We informed federal law enforcement agencies and are working actively with the U.S. Secret Service, the payment brands, our credit card processor, a leading investigations, intelligence and risk management firm, and a leading forensic firm to investigate the situation. On January 1st, the forensics firm discovered evidence that the company was the victim of a criminal cyber-security intrusion and that some customers’ cards were possibly compromised as a result.

We have begun to contain the intrusion and have taken significant steps to further enhance information security.

The security of our customers’ information is always a priority and we sincerely regret any inconvenience. We are taking steps, where possible, to notify customers whose cards we know were used fraudulently after making a purchase at our store.

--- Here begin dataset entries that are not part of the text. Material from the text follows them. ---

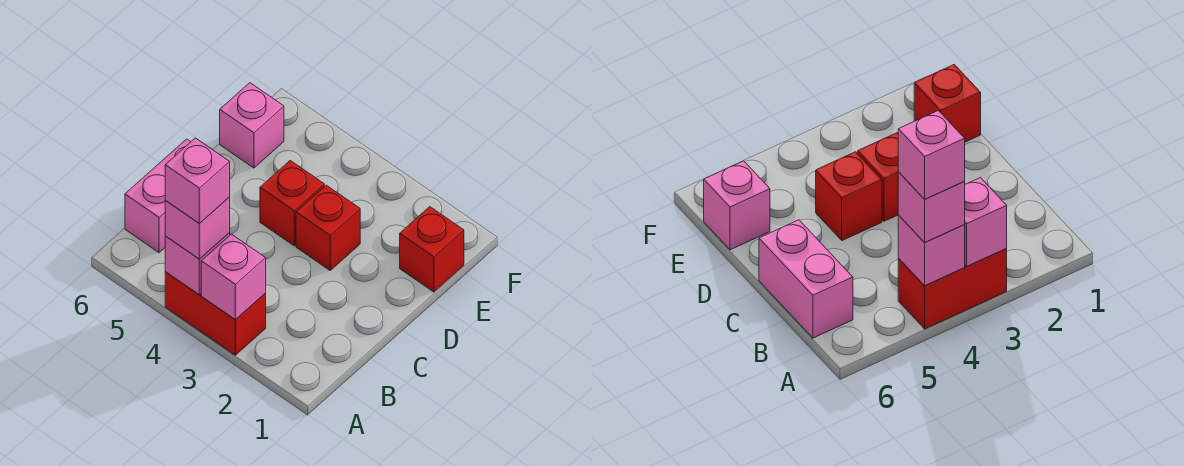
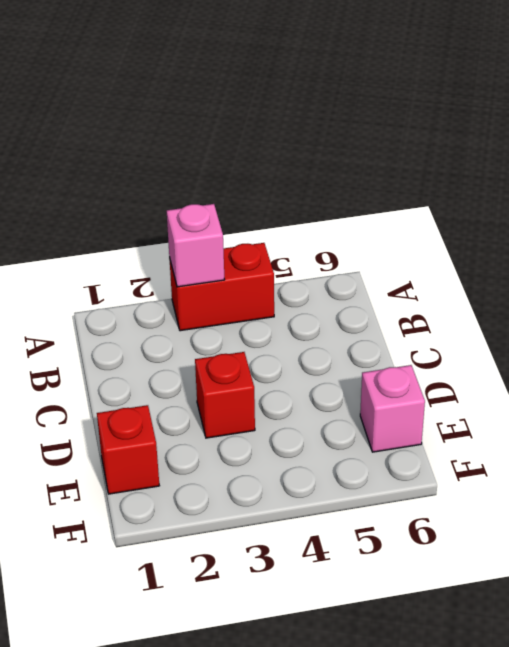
none -> pink brick B6:C6 level 1
none -> red brick D4 level 1

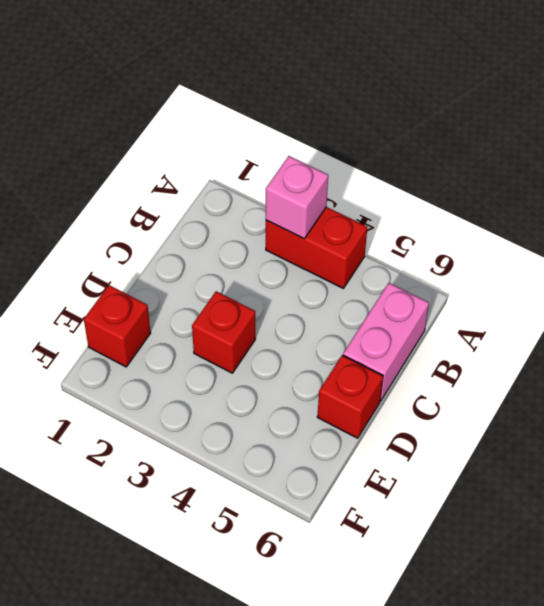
red brick D6 level 1 -> red brick D4 level 1
none -> pink brick E6 level 1
none -> pink brick A4 level 2

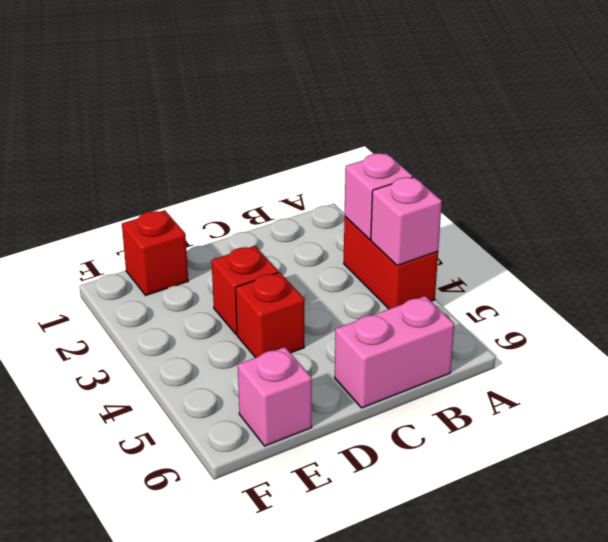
none -> pink brick A4 level 3
none -> pink brick A4 level 4

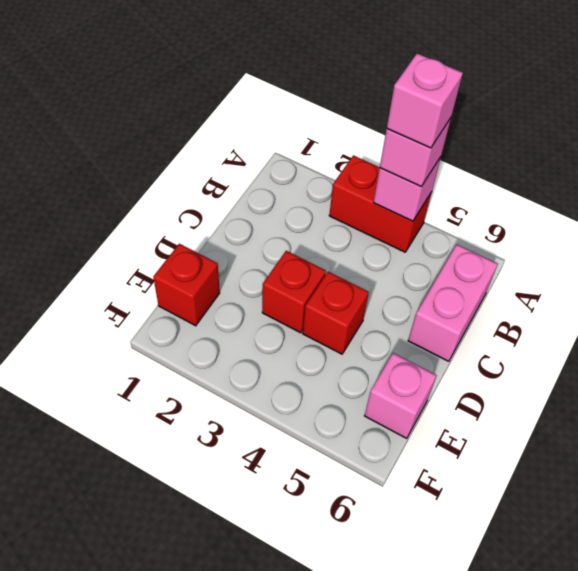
none -> pink brick A3 level 2

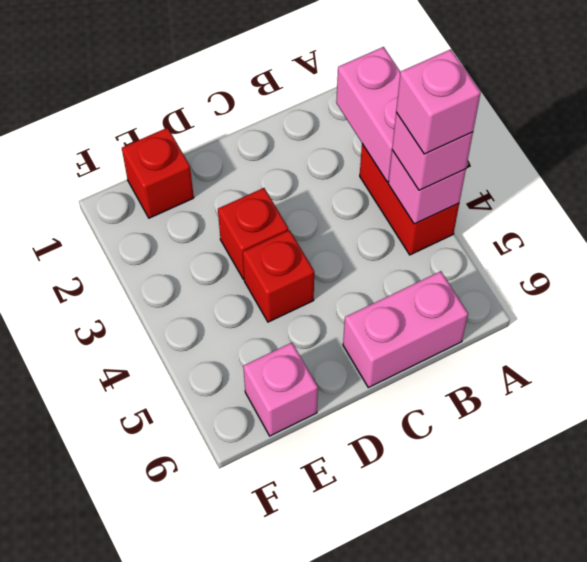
pink brick A2:A3 level 2 -> pink brick A3 level 2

I want to focus on one of Neiman Marcus’ statements:

We have … taken significant steps to further enhance information security.

Why do companies wait for a disaster to occur before making improvements that could have prevented the incident – saving the organization and its customers untold hours of lost productivity? Had Neiman Marcus taken these steps earlier,  the breach might not have occurred.  Or so we think.

Why do organizations wait until a security incident occurs before taking more aggressive steps to protect information?

  1. They don’t think it will happen to them. Often, an organization eyes a peer that suffered a breach and thinks, their security and operations are sloppy and they had it coming. But alas, those in an organization who think their security and operations are not sloppy are probably not familiar with their security and operations. In most organizations, security and systems are just barely good enough to get by. That’s human nature.
  2. Security costs too much. To them I say, “If you think prevention is expensive, have you priced incident response lately?”
  3. We’ll fix things later. Sure – only if someone is holding it over your head (like a payment processor pushing a merchant or service provider towards PCI compliance). That particular form of “later” never comes. Kicking the can down the road doesn’t solve the problem.

It is human nature to believe that another’s misfortunes can’t happen to us. Until it does.